WHAT YOU WILL DO: Every record must appear in your reply exactly as written.

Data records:
Start of Block
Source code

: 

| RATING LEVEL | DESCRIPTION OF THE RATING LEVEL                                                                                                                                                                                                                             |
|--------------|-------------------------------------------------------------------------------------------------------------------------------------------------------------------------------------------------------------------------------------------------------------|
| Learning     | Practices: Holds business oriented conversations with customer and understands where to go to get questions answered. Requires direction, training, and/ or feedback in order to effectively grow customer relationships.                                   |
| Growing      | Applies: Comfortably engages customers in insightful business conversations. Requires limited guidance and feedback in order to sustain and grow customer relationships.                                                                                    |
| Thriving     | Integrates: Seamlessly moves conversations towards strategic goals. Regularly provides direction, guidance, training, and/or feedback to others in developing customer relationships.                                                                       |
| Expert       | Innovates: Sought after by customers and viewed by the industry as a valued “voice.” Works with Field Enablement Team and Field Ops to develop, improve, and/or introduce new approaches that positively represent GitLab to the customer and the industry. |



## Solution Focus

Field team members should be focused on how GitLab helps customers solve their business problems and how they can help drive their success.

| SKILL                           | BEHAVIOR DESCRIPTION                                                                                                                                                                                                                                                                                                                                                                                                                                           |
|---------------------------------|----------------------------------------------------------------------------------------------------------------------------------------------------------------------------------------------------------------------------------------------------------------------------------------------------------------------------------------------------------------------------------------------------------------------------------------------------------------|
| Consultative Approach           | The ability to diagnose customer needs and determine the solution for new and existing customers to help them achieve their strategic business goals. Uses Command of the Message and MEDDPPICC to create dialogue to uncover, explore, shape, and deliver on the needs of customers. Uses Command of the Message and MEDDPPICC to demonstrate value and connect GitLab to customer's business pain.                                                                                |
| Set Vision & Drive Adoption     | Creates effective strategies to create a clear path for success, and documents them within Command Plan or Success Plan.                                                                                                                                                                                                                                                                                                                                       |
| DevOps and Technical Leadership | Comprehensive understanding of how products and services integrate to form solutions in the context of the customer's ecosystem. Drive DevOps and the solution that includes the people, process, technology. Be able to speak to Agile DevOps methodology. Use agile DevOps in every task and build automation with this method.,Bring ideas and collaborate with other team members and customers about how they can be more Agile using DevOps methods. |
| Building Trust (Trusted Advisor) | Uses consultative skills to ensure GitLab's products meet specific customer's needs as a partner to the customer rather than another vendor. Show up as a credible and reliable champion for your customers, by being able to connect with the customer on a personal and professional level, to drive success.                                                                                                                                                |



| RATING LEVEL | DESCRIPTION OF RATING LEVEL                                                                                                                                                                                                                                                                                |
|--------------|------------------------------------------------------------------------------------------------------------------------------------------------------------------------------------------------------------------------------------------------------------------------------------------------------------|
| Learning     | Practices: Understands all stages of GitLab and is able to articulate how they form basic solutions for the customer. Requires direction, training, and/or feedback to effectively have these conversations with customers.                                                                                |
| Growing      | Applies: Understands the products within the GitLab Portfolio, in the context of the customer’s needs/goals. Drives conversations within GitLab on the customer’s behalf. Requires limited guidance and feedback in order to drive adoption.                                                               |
End of Block
SOLUTION TO THIS PROBLEM:
Source code

: 

| RATING LEVEL | DESCRIPTION OF THE RATING LEVEL                                                                                                                                                                                                                             |
|--------------|-------------------------------------------------------------------------------------------------------------------------------------------------------------------------------------------------------------------------------------------------------------|
| Learning     | Practices: Holds business oriented conversations with customer and understands where to go to get questions answered. Requires direction, training, and/ or feedback in order to effectively grow customer relationships.                                   |
| Growing      | Applies: Comfortably engages customers in insightful business conversations. Requires limited guidance and feedback in order to sustain and grow customer relationships.                                                                                    |
| Thriving     | Integrates: Seamlessly moves conversations towards strategic goals. Regularly provides direction, guidance, training, and/or feedback to others in developing customer relationships.                                                                       |
| Expert       | Innovates: Sought after by customers and viewed by the industry as a valued “voice.” Works with Field Enablement Team and Field Ops to develop, improve, and/or introduce new approaches that positively represent GitLab to the customer and the industry. |



## Solution Focus

Field team members should be focused on how GitLab helps customers solve their business problems and how they can help drive their success.

| SKILL                           | BEHAVIOR DESCRIPTION                                                                                                                                                                                                                                                                                                                                                                                                                                           |
|---------------------------------|----------------------------------------------------------------------------------------------------------------------------------------------------------------------------------------------------------------------------------------------------------------------------------------------------------------------------------------------------------------------------------------------------------------------------------------------------------------|
| Consultative Approach           | The ability to diagnose customer needs and determine the solution for new and existing customers to help them achieve their strategic business goals. Uses Command of the Message and MEDDPPICC to create dialogue to uncover, explore, shape, and deliver on the needs of customers. Uses Command of the Message and MEDDPPICC to demonstrate value and connect GitLab to customer's business pain.                                                                                |
| Set Vision & Drive Adoption     | Creates effective strategies to create a clear path for success, and documents them within Command Plan or Success Plan.                                                                                                                                                                                                                                                                                                                                       |
| DevOps and Technical Leadership | Comprehensive understanding of how products and services integrate to form solutions in the context of the customer's ecosystem. Drive DevOps and the solution that includes the people, process, technology. Be able to speak to Agile DevOps methodology. Use agile DevOps in every task and build automation with this method.,Bring ideas and collaborate with other team members and customers about how they can be more Agile using DevOps methods. |
| Building Trust (Trusted Advisor) | Uses consultative skills to ensure GitLab's products meet specific customer's needs as a partner to the customer rather than another vendor. Show up as a credible and reliable champion for your customers, by being able to connect with the customer on a personal and professional level, to drive success.                                                                                                                                                |



| RATING LEVEL | DESCRIPTION OF RATING LEVEL                                                                                                                                                                                                                                                                                |
|--------------|------------------------------------------------------------------------------------------------------------------------------------------------------------------------------------------------------------------------------------------------------------------------------------------------------------|
| Learning     | Practices: Understands all stages of GitLab and is able to articulate how they form basic solutions for the customer. Requires direction, training, and/or feedback to effectively have these conversations with customers.                                                                                |
| Growing      | Applies: Understands the products within the GitLab Portfolio, in the context of the customer’s needs/goals. Drives conversations within GitLab on the customer’s behalf. Requires limited guidance and feedback in order to drive adoption.                                                               |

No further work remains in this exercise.